Lincoln Unified operates 12 public schools serving 8,826 students, placing it among the smaller districts in California. The school portfolio breaks down into 9 elementary, 2 high, 1 middle schools, giving families a clear picture of grade-band coverage before they move, rent, or enrol. Aggregated across those campuses, enrollment totals 8,719 pupils using the NCES Common Core of Data (CCD) 2022-23 release, and the district is geographically located in San Joaquin County County.
Per-pupil expenditure runs $13,699 according to the NCES F-33 School District Finance Survey, which aggregates every revenue and spending line reported under federal accounting standards. The funding mix is 24.0% local, 66.3% state, and 9.7% federal — a breakdown that matters because districts leaning heavily on local revenue are more exposed to property-tax swings, while higher federal shares typically track Title I concentration. Average teacher compensation clocks in at $70,267 per NCES F-33, a signal of the district's ability to recruit and retain staff against neighbouring districts. The district's equity score — 38/100, ranked #1093 of 1547 in California against a state average of 50 — measures how evenly funding reaches schools within its boundaries.
Academic infrastructure includes 1 of 12 schools offering Advanced Placement (18 AP courses district-wide), a 504.5:1 student-counselor ratio, above the 250:1 ASCA recommendation, and 45.2% chronic absenteeism from the 2021-22 Civil Rights Data Collection. Demographically, the student body averages 56.9% Hispanic or Latino, 12.6% White, 11.5% African American across the district's schools.

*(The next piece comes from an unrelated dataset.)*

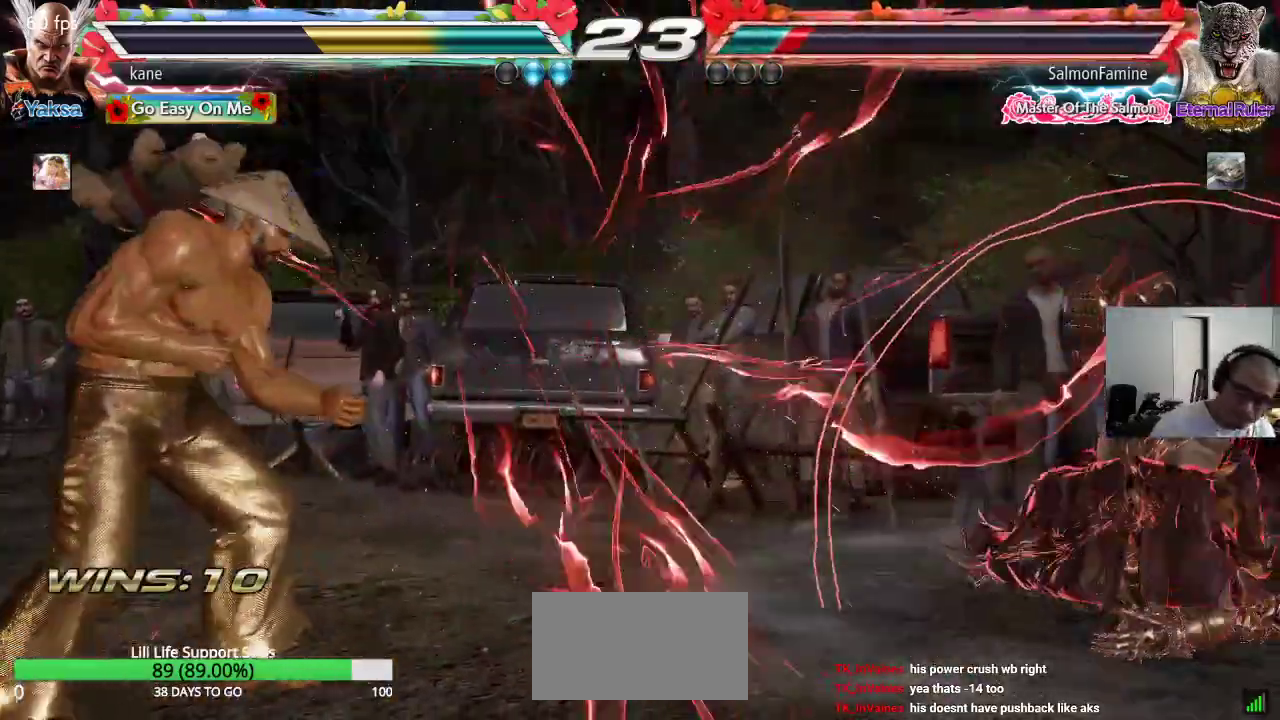
{"buttons": [], "left_stick": "down", "events": [[83, "left_stick", "right"], [150, "left_stick", "center"], [217, "left_stick", "right"], [400, "left_stick", "center"], [450, "CROSS", "down"], [450, "left_stick", "down"], [500, "CROSS", "up"]]}
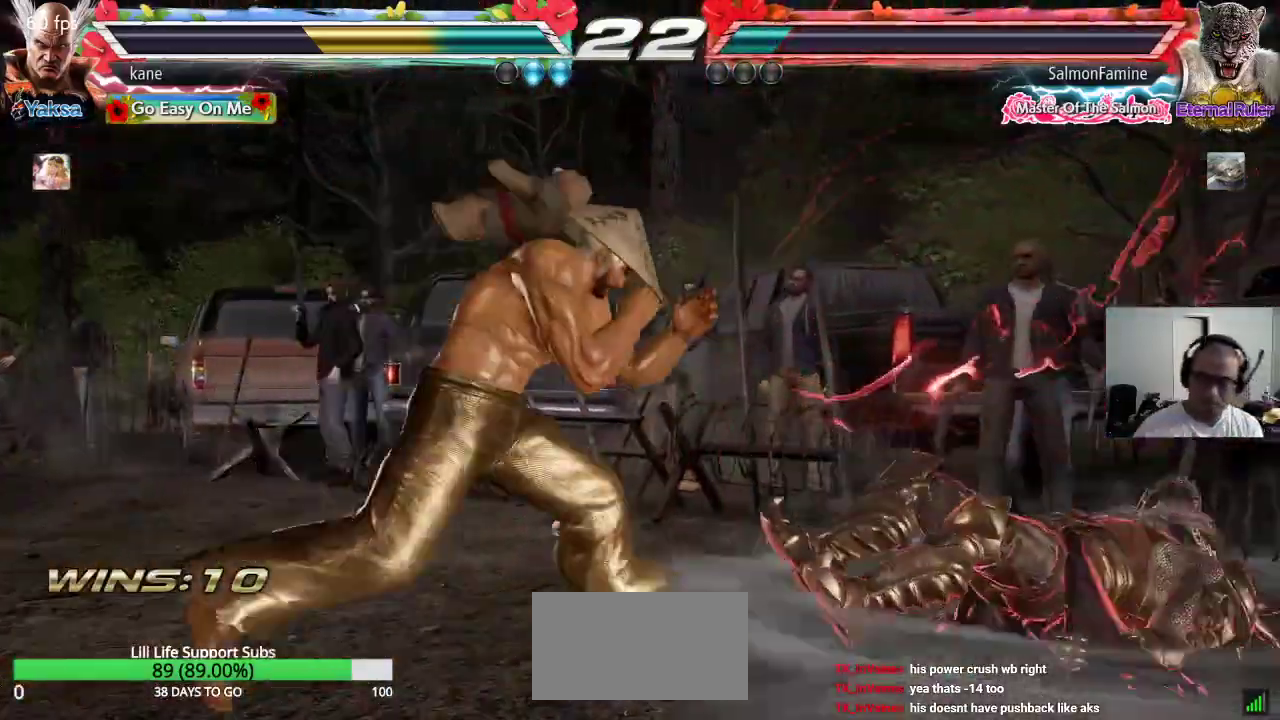
{"buttons": [], "left_stick": "center", "events": [[50, "left_stick", "center"], [83, "TRIANGLE", "down"], [150, "TRIANGLE", "up"]]}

Lincoln High accounts for 32.1% of all Lincoln Unified student enrollment
That concentration — well above the 8.4% national median for largest-entity share — means Lincoln Unified-wide averages can mask substantial variation outside the dominant entity. Grade band: high. A single dominant campus often anchors a district's program offerings and staffing patterns; the share helps explain why district-wide averages may not reflect the typical neighbourhood-school experience. When one entity dominates a region's footprint, its programmatic and budget decisions effectively set policy for a majority of the affected population.
Lincoln Unified school enrollment varies 18× across entities
Lincoln Unified school enrollment ranges from 156 students (lowest) to 2,801 students (highest), a spread of 2,645 students. That spread reflects typical mixed-portfolio variation between specialty programs and large neighbourhood schools. Per-school staffing ratios, programme availability, and capital-renovation cycles often diverge inside the same district based on enrollment shape.
Lincoln Unified has higher-than-average Title I eligibility — 55.8% of the population qualifies for free or reduced-price lunch
free or reduced-price lunch eligibility is the federal threshold for Title I funding allocations, established under the Every Student Succeeds Act (ESSA, 2015). Areas above 75% eligibility receive concentration grants on top of the basic Title I formula. Regions with eligibility this high typically draw a substantially larger federal funding share relative to their local tax base, which can either offset or reinforce existing gaps depending on allocation policy.
Lincoln Unified student-counselor ratio is 505:1 — high (typically associated with staffing constraints that limit per-student counselor time; CRDC data shows higher ratios cluster in larger urban systems)
student-counselor ratio is the simplest comparative metric but it does not capture the full picture: the ratio counts FTE counselors against total enrollment — districts that contract intervention or social-emotional staff outside the counselor classification may be under-counted Higher values may reflect larger urban scale or recent resource constraints that have widened the gap.
Lincoln Unified chronic absenteeism rate is 45.2% — high (typically associated with higher-than-average disruption; recent CRDC data showed elevated rates persisting after pandemic-era schooling changes)
chronic absenteeism rate is the simplest comparative metric but it does not capture the full picture: a student is chronically absent if they miss ≥10% of enrolled days for any reason — illness, family obligations, or disengagement Higher values may reflect larger urban scale or recent resource constraints that have widened the gap.
Lincoln Unified has 12 schools, including 2 high, 9 elementary, 1 middle. Total enrollment is 8,826 students.
How much does Lincoln Unified spend per student?
Lincoln Unified spends $13,699 per student. The district has an equity score of 38/100, ranking #1093 in California.
What is the average teacher salary in Lincoln Unified?
The average teacher salary in Lincoln Unified is $70,267 per year, according to the NCES CCD F-33 Finance Survey.
What is the average rent near Lincoln Unified?
The HUD Fair Market Rent for a 2-bedroom in San Joaquin County County is $N/A/month (2026). This affects housing affordability for families in the district.
What is the demographic composition of Lincoln Unified?
Lincoln Unified students are 56.9% Hispanic or Latino, 12.6% White, 11.5% African American, 10.5% Asian, averaged across 12 schools. Source: NCES CCD Membership 2024-25.
What is the equity score for Lincoln Unified?
Lincoln Unified has an equity score of 38/100, ranking #1093 out of 1547 districts in California. This score measures resource distribution fairness across schools in the district.